Monday’s Mtg: What Is Liberty? John Stuart Mill’s Philosophy

John Stuart Mill is one of the most influential moral and social philosophers who ever lived. A towering intellect, his treatises include On Liberty, which dealt with the proper power and limit of the state over the individual, and The Subjugation of Women, which defended equality long before it was fashionable.  Mill’s was a liberal, in the old-fashioned sense of a philosopher defending individual liberty and autonomy against the paternalistic, overweening state that had been the norm up to that point.

Bruce is familiar with Mill’s work (although not with his complicated writings on logic and epistemology, he tells me).  So, Bruce will lead us Monday.  He has been rereading On Liberty and will take us through Mill’s method and conclusions.

Today’s conservatives (at least the well-read ones) frequently cite Mill’s philosophy as one of the founding fathers of their belief system, along with Hayek, Von Mises, et. al.   So, I think we need to understand Mill and even – gasp! – appreciate him, as well as just be able to rebut any of his thoughts that we feel are no longer relevant.



  1. Who was John Stuart Mill?  In what social and political contexts did he live and work?  How do they matter for our interpretation of him today?
  2. What did Mill have to say in On Liberty?  How relevant is it today?
  3. What do we think of Mill’s most famous principles: The “harm principle?” and his version of utilitarianism?  How should they be interpreted for the modern world?



Philosophy rules, if you can understand a word they are saying.


One response

  1. Philosophy only rules because you can pick one that feels good to you and then justify it by adding rationalizing arguments in your favor.
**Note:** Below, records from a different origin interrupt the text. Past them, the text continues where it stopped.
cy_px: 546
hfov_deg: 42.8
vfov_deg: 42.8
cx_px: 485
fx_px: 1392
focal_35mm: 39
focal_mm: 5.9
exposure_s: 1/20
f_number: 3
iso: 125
If you really wanted to get something close to a workable solution, you would take each idea and treat it as a scientific hypothesis and (honestly) check if it gave the claimed benefits or not.
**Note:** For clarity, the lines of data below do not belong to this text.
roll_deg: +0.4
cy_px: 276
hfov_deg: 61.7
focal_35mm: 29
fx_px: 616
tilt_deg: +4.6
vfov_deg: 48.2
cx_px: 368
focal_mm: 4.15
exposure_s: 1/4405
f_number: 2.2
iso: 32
    Take, for example the ever-popular (among the ruling elite) “tyranny of the majority”. Mill’s claim is that it is harder to protect against “the tyranny of the prevailing opinion and feeling” than against a tyrant. Does history support such a claim? Not from what I have seen. There have been innumerable instances of an aggressive individual or group taking action against a despised outside group, but I cannot find a situation where the majority actually rose up to do so. What always seems to happen is that a small group takes action and the majority do nothing and hope for the best. It looks to me that if a system was in place that required the majority to agree to any proposed action before it could take place, the vast majority of the worlds pogroms and harassment would never have taken place.

    Unfortunately, it takes a lot more work, not to mention honesty and self-control, to do a scientific check of one’s ideas than to simply think up arguments in its favor, so I guess that philosophy will continue to rule for the foreseeable future in establishing public policy. But it shouldn’t.